*SOURCE DOCUMENT*
--------------------

I appreciated the love and support that came with our role as a ministry family, but I also felt pressure to meet expectations. I felt burdened to please others and wondered if I would pass it on to our children. “What kind of pressure will our kids feel?” “How do we raise our daughter to understand that it is more important to know her position as a child of God than the child of a pastor?”

It was overwhelming. 

When our second daughter was born, I conquered breastfeeding; yet the burden to meet expectations did not go away. It was evident the problem was not in other people’s standards but my own. I mistakenly thought if I parented a certain way and did the right things - whatever those were - our children would be perfect. Like a baker who makes sugar cookies with a cookie cutter, I thought I needed to find the right shape and press it into the dough to produce the right image.

I turned to Scripture to that “pattern” and found something far more helpful.

--------------------

Records taken from a dataset:
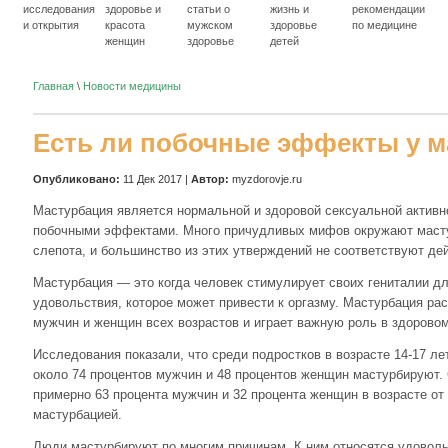
исследования
здоровье и
статьи о
жизнь и
рекомендации
и открытия
красота
мужском
здоровье
по медицине
женщин
здоровье
детей
Главная
\
Новости медицины
Есть ли побочные эффекты у 
Опубликовано:
11 Дек 2017 |
Автор:
myzdorovje.ru
Мастурбация является нормальной и здоровой сексуальной актив
побочными эффектами. Много причудливых мифов окружают маст
слепота, и большинство из этих утверждений не соответствуют де
Мастурбация — это когда человек стимулирует своих гениталии д
удовольствия, которое может привести к оргазму. Мастурбация ра
мужчин и женщин всех возрастов и играет важную роль в здоровом
Исследования показали, что среди подростков в возрасте 14-17 л
около 74 процентов мужчин и 48 процентов женщин мастурбируют
примерно 63 процента мужчин и 32 процента женщин в возрасте от
мастурбацией.
Люди мастурбируют по многим причинам. К ним относятся удоволь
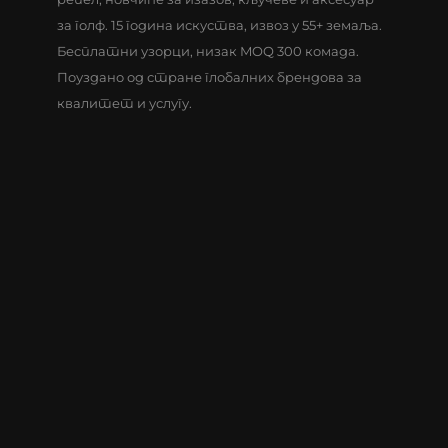
за голф. 15 година искуства, извоз у 55+ земаља.
Бесплатни узорци, низак MOQ 300 комада.
Поуздано од стране глобалних брендова за
квалитет и услугу.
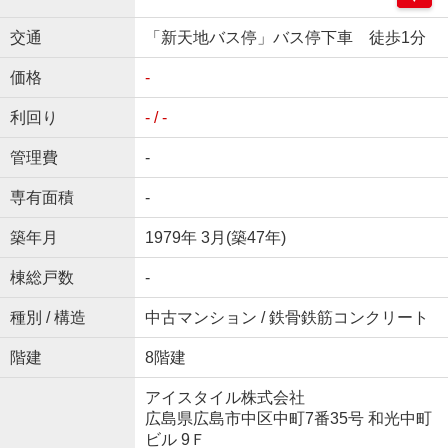
交通
「新天地バス停」バス停下車 徒歩1分
価格
-
利回り
- / -
管理費
-
専有面積
-
築年月
1979年 3月(築47年)
棟総戸数
-
種別 / 構造
中古マンション / 鉄骨鉄筋コンクリート
階建
8階建
アイスタイル株式会社
広島県広島市中区中町7番35号 和光中町
ビル 9Ｆ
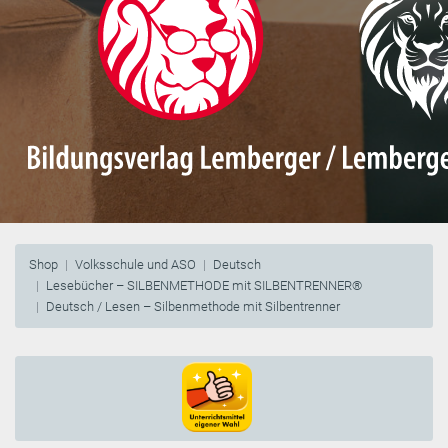
Shop
Volksschule und ASO
Deutsch
Lesebücher – SILBENMETHODE mit SILBENTRENNER®
Deutsch / Lesen – Silbenmethode mit Silbentrenner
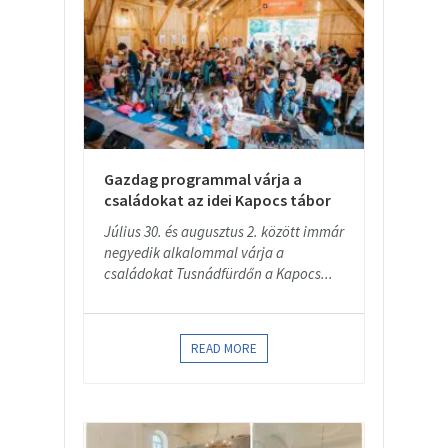
Gazdag programmal várja a
családokat az idei Kapocs tábor
Július 30. és augusztus 2. között immár
negyedik alkalommal várja a
családokat Tusnádfürdőn a Kapocs...
READ MORE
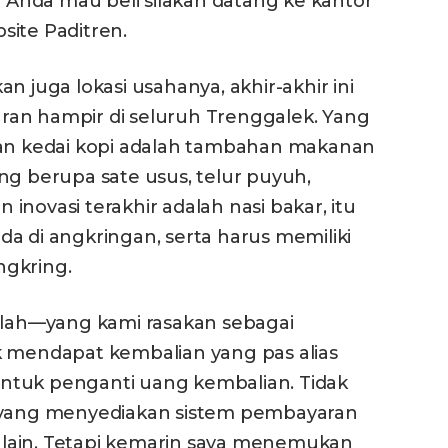
Anda mau beli silakan datang ke kantor
site Paditren.
kan juga lokasi usahanya, akhir-akhir ini
an hampir di seluruh Trenggalek. Yang
 kedai kopi adalah tambahan makanan
ng berupa sate usus, telur puyuh,
novasi terakhir adalah nasi bakar, itu
a di angkringan, serta harus memiliki
ngkring.
dalah—yang kami rasakan sebagai
k mendapat kembalian yang pas alias
ntuk penganti uang kembalian. Tidak
k yang menyediakan sistem pembayaran
at lain. Tetapi kemarin saya menemukan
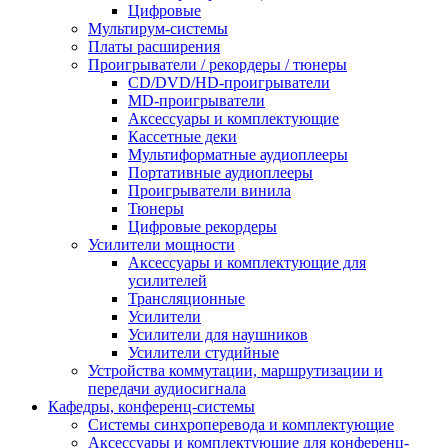
Цифровые
Мультирум-системы
Платы расширения
Проигрыватели / рекордеры / тюнеры
CD/DVD/HD-проигрыватели
MD-проигрыватели
Аксессуары и комплектующие
Кассетные деки
Мультиформатные аудиоплееры
Портативные аудиоплееры
Проигрыватели винила
Тюнеры
Цифровые рекордеры
Усилители мощности
Аксессуары и комплектующие для
усилителей
Трансляционные
Усилители
Усилители для наушников
Усилители студийные
Устройства коммутации, маршрутизации и
передачи аудиосигнала
Кафедры, конференц-системы
Cистемы синхроперевода и комплектующие
Аксессуары и комплектующие для конференц-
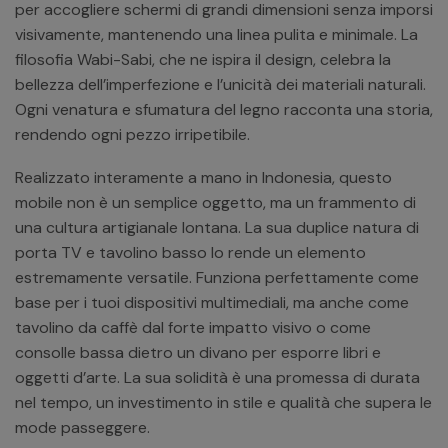
per accogliere schermi di grandi dimensioni senza imporsi
visivamente, mantenendo una linea pulita e minimale. La
filosofia Wabi-Sabi, che ne ispira il design, celebra la
bellezza dell’imperfezione e l’unicità dei materiali naturali.
Ogni venatura e sfumatura del legno racconta una storia,
rendendo ogni pezzo irripetibile.
Realizzato interamente a mano in Indonesia, questo
mobile non è un semplice oggetto, ma un frammento di
una cultura artigianale lontana. La sua duplice natura di
porta TV e tavolino basso lo rende un elemento
estremamente versatile. Funziona perfettamente come
base per i tuoi dispositivi multimediali, ma anche come
tavolino da caffè dal forte impatto visivo o come
consolle bassa dietro un divano per esporre libri e
oggetti d’arte. La sua solidità è una promessa di durata
nel tempo, un investimento in stile e qualità che supera le
mode passeggere.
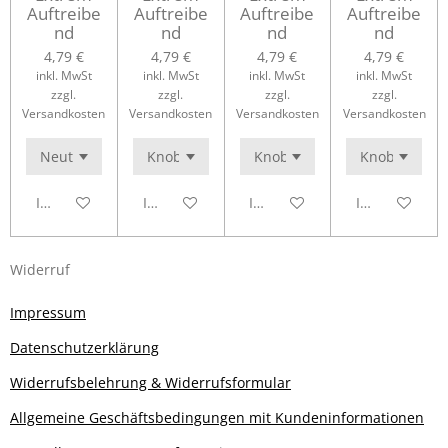
Auftreibe
Auftreibe
Auftreibe
Auftreibe
nd
nd
nd
nd
4,79 €
4,79 €
4,79 €
4,79 €
inkl. MwSt
inkl. MwSt
inkl. MwSt
inkl. MwSt
zzgl.
zzgl.
zzgl.
zzgl.
Versandkosten
Versandkosten
Versandkosten
Versandkosten
In den Warenkorb
In den Warenkorb
In den Warenkorb
In den Waren
Widerruf
Impressum
Datenschutzerklärung
Widerrufsbelehrung & Widerrufsformular
Allgemeine Geschäftsbedingungen mit Kundeninformationen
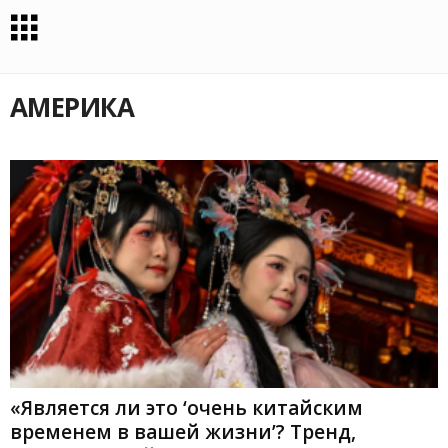
АМЕРИКА
«Является ли это ‘очень китайским
временем в вашей жизни’? Тренд,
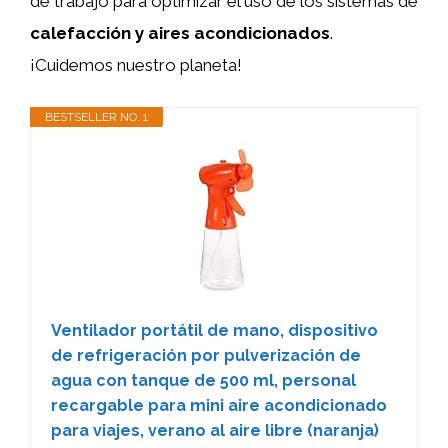
de trabajo para optimizar el uso de los sistemas de
calefacción y aires acondicionados
.
¡Cuidemos nuestro planeta!
BESTSELLER NO. 1
Ventilador portátil de mano, dispositivo
de refrigeración por pulverización de
agua con tanque de 500 ml, personal
recargable para mini aire acondicionado
para viajes, verano al aire libre (naranja)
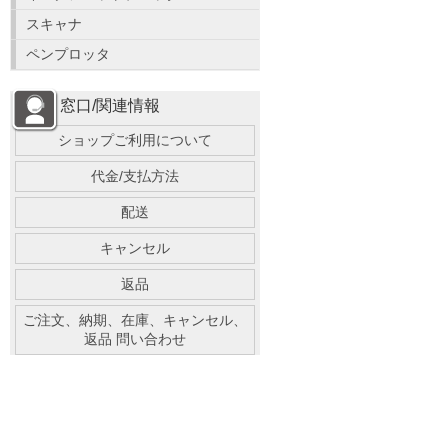
スキャナ
ペンプロッタ
窓口/関連情報
ショップご利用について
代金/支払方法
配送
キャンセル
返品
ご注文、納期、在庫、キャンセル、
返品 問い合わせ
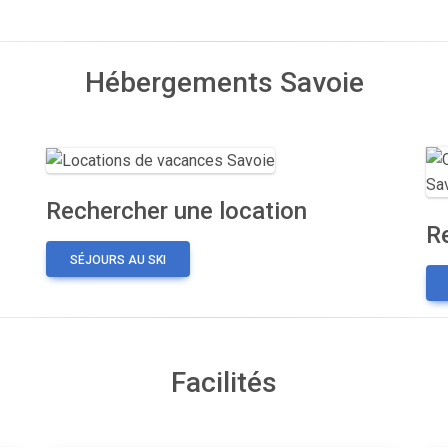
Hébergements Savoie
Rechercher une location
R
SÉJOURS AU SKI
Facilités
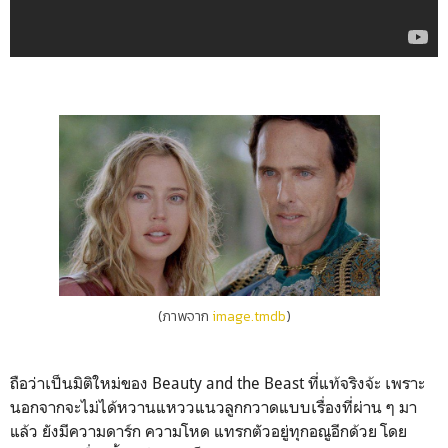
(ภาพจาก
image.tmdb
)
ถือว่าเป็นมิติใหม่ของ Beauty and the Beast ที่แท้จริงจ้ะ เพราะ
นอกจากจะไม่ได้หวานแหววแนวลูกกวาดแบบเรื่องที่ผ่าน ๆ มา
แล้ว ยังมีความดาร์ก ความโหด แทรกตัวอยู่ทุกอณูอีกด้วย โดย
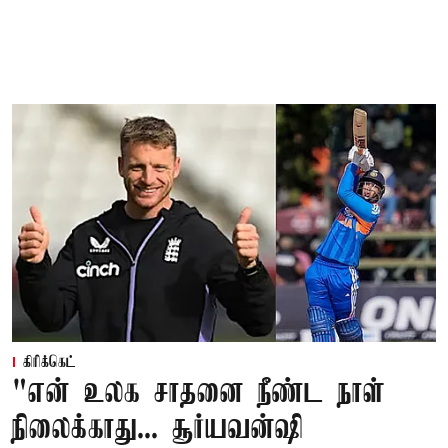
கிரிக்கெட்
"என் உலக சாதனை நீண்ட நாள்
நிலைக்காது... சூர்யவன்ஷி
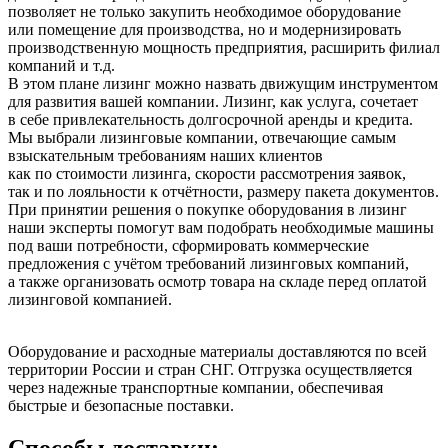
позволяет не только закупить необходимое оборудование
или помещение для производства, но и модернизировать
производственную мощность предприятия, расширить филиал
компаний и т.д.
В этом плане лизинг можно назвать движущим инструментом
для развития вашей компании. Лизинг, как услуга, сочетает
в себе привлекательность долгосрочной аренды и кредита.
Мы выбрали лизинговые компании, отвечающие самым
взыскательным требованиям наших клиентов
как по стоимости лизинга, скорости рассмотрения заявок,
так и по лояльности к отчётности, размеру пакета документов.
При принятии решения о покупке оборудования в лизинг
наши эксперты помогут вам подобрать необходимые машины
под ваши потребности, сформировать коммерческие
предложения с учётом требований лизинговых компаний,
а также организовать осмотр товара на складе перед оплатой
лизинговой компанией.
Оборудование и расходные материалы доставляются по всей
территории России и стран СНГ. Отгрузка осуществляется
через надежные транспортные компании, обеспечивая
быстрые и безопасные поставки.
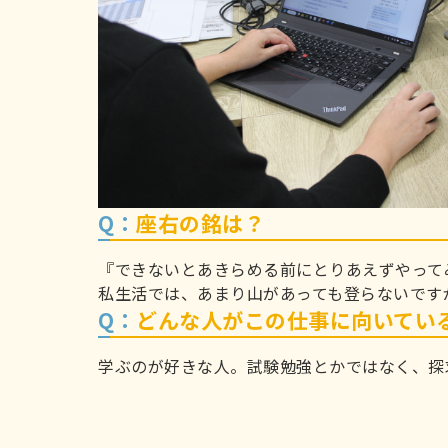
Q：
座右の銘は？
『できないとあきらめる前にとりあえずやって
私生活では、あまり山があっても登らないです
Q：
どんな人がこの仕事に向いてい
学ぶのが好きな人。試験勉強とかではなく、探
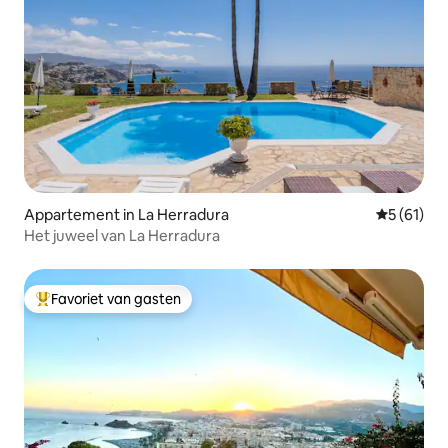
Appartement in La Herradura
Gemiddelde
5 (61)
Het juweel van La Herradura
Favoriet van gasten
Topfavoriet van gasten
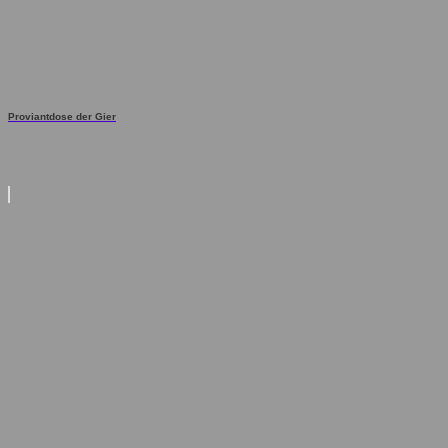
Proviantdose der Gier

--------------------

*TASKS TO COMPLETE*
1. In the passage about parenting as a ministry family, what did the writer conquer when the second daughter was born?
2. Continue the passage about parenting as a ministry family from the point where it ends.

*RESPONSES BY ITEM NUMBER*
1. Breastfeeding.

2.
1. I found God--a Father who loves me not because I meet expectations--but because He is loving. As a parent, the most important discipline is toward my own heart, to keep me anchored in my identity as a child of God. This is the primary relationship in my life - not my role as a pastor’s wife, mother, or church member. I need to live before him; he is the real audience and the only one I need to please. If you feel your every move is seen and evaluated by people in your ministry, I encourage you to talk with the Lord about this. Examine your heart. Are you living in a fishbowl, trying to maintain an image for others, or enjoying your position as a beloved child of God? Reflect on Romans 8:38-39 & 1 John 4:15-18.

2. I found many principles, but few directives. Over time my husband and I made a list of scriptural parenting values and distilled them down to a few easy-to-remember standards. We organized this into a family mission statement and hung it on our living room wall. As we raised our daughters, we regularly talked about these values and used them in our decision-making. Whether we were considering the movies our children watched with friends or what church activities we would require them to attend, this offered a helpful grid to guide us. The pressure to please others did not go away, but this mission statement gave clarity and helped focus us on God’s standards. As you seek to please him in your parenting, are there a few overarching values on which he wants you to focus? Write these down. Talk about them. Apply them. Consider the principles in Matthew 5-7, John 15 & 1 Corinthians 13.

3. I found timeless prayers for my children. In the epistles, Paul prays for people much like a father interceding for his family. I made a list of these prayers and used them to focus my conversations with God about my family. These help me center on eternal things rather than just this moment or the pressure to please someone. Do you want a few prayers to get you started? Begin praying Ephesians 3:16-19, Philippians 1:9-11, & Colossians 1:9-12.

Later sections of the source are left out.